McCain’s Bergdahl Comment Sparks Records Fight

     (CN) – Three days after Sen. John McCain called for hearings guaranteeing punishment for Sgt. Bowe Bergdahl, the young soldier’s attorney has demanded that the Army cough up its communications with the committee chaired by the Arizona Republican.
     Bergdahl walked away from his post in Afghanistan’s Paktika Province in late June 2009 and was captured almost immediately by the Taliban-linked Haqqani network.
     When investigative hearings began for Bergdahl in September 2015, it was unclear whether he would have to spend more time locked up, after suffering in Taliban captivity from 2009 to 2014.

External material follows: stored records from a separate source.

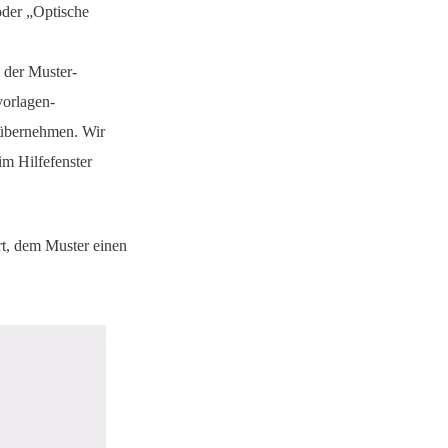
oder „Optische
 der Muster-
vorlagen-
übernehmen. Wir
im Hilfefenster
rt, dem Muster einen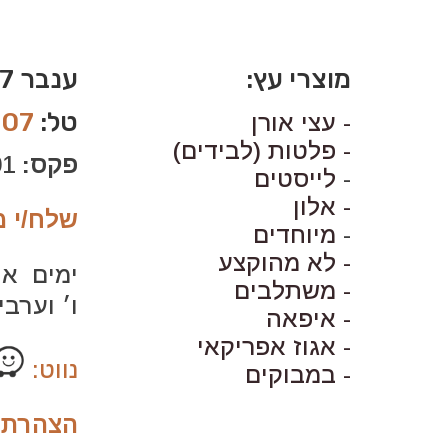
מוצרי עץ:
ענבר 7 סגולה, פ״ת
טל:
007
- עצי אורן
- פלטות (לבידים)
פקס:
03-9342001
-
לייסטים
- אלון
שלח/י מ
-
מיוחדים
- לא מהוקצע
ימים א׳-ה׳: 30
- משתלבים
ו׳ וערבי חג: 0
- איפאה
- אגוז אפריקאי
נווט:
- במבוקים
הצהרת נ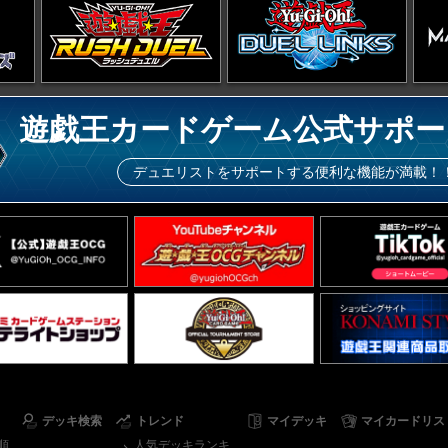
遊戯王カードゲーム公式サポー
デュエリストをサポートする便利な機能が満載！
デッキ検索
トレンド
マイデッキ
マイカードリス
順
人気デッキランキ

     After President Barack Obama won Bergdahl’s freedom in a swap for five Guantanamo Bay prisoners, Senate Republicans questioned the trade in terms that often vilified the sergeant.
     As partisan debate grew, the military equivalent of a grand jury began, with some high-profile support and sympathy for Bergdahl.
     An Army major general testified in September that Bergdahl had suffered enough, and delivered emotional testimony about the sergeant’s life in a seven-foot metal cage where he was beaten.
     Unmoved, McCain encouraged the Senate Armed Services Committee to step in if the Army declined further punishment for Bergdahl.
     McCain on Oct. 12 told the Boston Herald, incorrectly, that “there are allegations that some American soldiers were killed or wounded, or at the very least put their lives in danger, searching for what is clearly a deserter.”
     The Pentagon has never claimed , or produced evidence, suggesting that anyone died in the search for Bergdahl.
     Should the Army spare Bergdahl more jail time, McCain said: “We need to have a hearing on that.”
     The New York Times coverage of McCain’s remarks included feedback from the committee’s spokesman alluding to its “longstanding oversight of the entire matter of Sergeant Bergdahl, not just his conduct.”
     Bergdahl’s attorney Eugene Fidell, who teaches at Yale Law School, tried to find out the meaning of that remark by filing Freedom of Information Act requests with the Department of Defense and the Army, starting on Oct. 15.
     Though the Army produced redacted documents two months ago, Fidell demanded more files, and he sued for them in Connecticut Federal Court on Wednesday.
     He is represented by Steven Wizner.